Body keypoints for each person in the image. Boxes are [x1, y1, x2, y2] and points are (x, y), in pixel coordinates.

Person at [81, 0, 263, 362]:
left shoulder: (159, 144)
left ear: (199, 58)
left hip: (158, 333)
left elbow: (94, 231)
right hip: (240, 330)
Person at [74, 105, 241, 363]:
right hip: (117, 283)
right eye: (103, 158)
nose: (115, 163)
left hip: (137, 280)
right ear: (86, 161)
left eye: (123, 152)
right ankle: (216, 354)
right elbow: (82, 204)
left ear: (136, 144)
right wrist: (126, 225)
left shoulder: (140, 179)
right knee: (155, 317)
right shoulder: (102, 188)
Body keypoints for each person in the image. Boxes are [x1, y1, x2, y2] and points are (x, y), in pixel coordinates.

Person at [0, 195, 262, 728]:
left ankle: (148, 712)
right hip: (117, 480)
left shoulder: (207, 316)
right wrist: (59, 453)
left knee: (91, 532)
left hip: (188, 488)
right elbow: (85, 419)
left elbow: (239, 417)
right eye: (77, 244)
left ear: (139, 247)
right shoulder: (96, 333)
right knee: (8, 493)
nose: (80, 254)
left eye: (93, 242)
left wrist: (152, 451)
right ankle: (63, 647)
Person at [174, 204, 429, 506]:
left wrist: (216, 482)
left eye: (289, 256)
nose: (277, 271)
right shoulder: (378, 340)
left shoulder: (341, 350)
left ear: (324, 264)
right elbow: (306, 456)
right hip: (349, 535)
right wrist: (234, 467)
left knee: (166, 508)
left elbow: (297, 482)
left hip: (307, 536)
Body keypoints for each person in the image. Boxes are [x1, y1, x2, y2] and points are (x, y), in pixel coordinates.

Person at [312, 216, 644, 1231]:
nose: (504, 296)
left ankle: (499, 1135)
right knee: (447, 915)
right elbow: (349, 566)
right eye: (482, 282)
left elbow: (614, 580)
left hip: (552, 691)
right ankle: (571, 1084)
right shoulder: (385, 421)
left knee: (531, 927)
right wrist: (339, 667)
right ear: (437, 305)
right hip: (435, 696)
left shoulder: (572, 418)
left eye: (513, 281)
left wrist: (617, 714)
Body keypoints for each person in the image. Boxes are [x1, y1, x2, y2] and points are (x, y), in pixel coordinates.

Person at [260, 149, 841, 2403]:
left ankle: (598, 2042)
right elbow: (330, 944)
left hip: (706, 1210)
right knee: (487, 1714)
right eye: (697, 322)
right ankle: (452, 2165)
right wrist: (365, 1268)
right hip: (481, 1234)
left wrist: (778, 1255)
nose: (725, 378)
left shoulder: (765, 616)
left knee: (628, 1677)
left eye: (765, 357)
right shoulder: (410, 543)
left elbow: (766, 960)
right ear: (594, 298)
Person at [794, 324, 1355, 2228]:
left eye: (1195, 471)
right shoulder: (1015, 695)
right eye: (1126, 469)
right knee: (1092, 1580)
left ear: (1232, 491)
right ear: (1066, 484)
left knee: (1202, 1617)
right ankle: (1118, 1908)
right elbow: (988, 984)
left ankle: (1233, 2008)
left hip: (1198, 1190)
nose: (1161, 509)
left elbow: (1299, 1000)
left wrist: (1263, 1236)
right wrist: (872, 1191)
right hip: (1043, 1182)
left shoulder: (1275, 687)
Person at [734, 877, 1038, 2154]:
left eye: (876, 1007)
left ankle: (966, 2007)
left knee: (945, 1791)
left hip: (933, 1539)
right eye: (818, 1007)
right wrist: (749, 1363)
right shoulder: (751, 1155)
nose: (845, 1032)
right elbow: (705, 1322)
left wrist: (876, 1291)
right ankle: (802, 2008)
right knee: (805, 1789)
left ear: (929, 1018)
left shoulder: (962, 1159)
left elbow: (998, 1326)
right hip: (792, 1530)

.....

_What you have to do:_ Going down the listing above, begin printing at the line with "right knee: (447, 915)" and finish with the line with "left shoulder: (1275, 687)", exactly as they appear.

_Problem solution:_
right knee: (447, 915)
right elbow: (349, 566)
right eye: (482, 282)
left elbow: (614, 580)
left hip: (552, 691)
right ankle: (571, 1084)
right shoulder: (385, 421)
left knee: (531, 927)
right wrist: (339, 667)
right ear: (437, 305)
right hip: (435, 696)
left shoulder: (572, 418)
left eye: (513, 281)
left wrist: (617, 714)
Body keypoints for each person in the image. Boxes are [x1, y1, x2, y2] and points are (x, y), in pixel coordinates.

Person at [260, 149, 841, 2403]:
left ankle: (598, 2042)
right elbow: (330, 944)
left hip: (706, 1210)
right knee: (487, 1714)
right eye: (697, 322)
right ankle: (452, 2165)
right wrist: (365, 1268)
right hip: (481, 1234)
left wrist: (778, 1255)
nose: (725, 378)
left shoulder: (765, 616)
left knee: (628, 1677)
left eye: (765, 357)
right shoulder: (410, 543)
left elbow: (766, 960)
right ear: (594, 298)
Person at [794, 324, 1355, 2228]:
left eye: (1195, 471)
right shoulder: (1015, 695)
right eye: (1126, 469)
right knee: (1092, 1580)
left ear: (1232, 491)
right ear: (1066, 484)
left knee: (1202, 1617)
right ankle: (1118, 1908)
right elbow: (988, 984)
left ankle: (1233, 2008)
left hip: (1198, 1190)
nose: (1161, 509)
left elbow: (1299, 1000)
left wrist: (1263, 1236)
right wrist: (872, 1191)
right hip: (1043, 1182)
left shoulder: (1275, 687)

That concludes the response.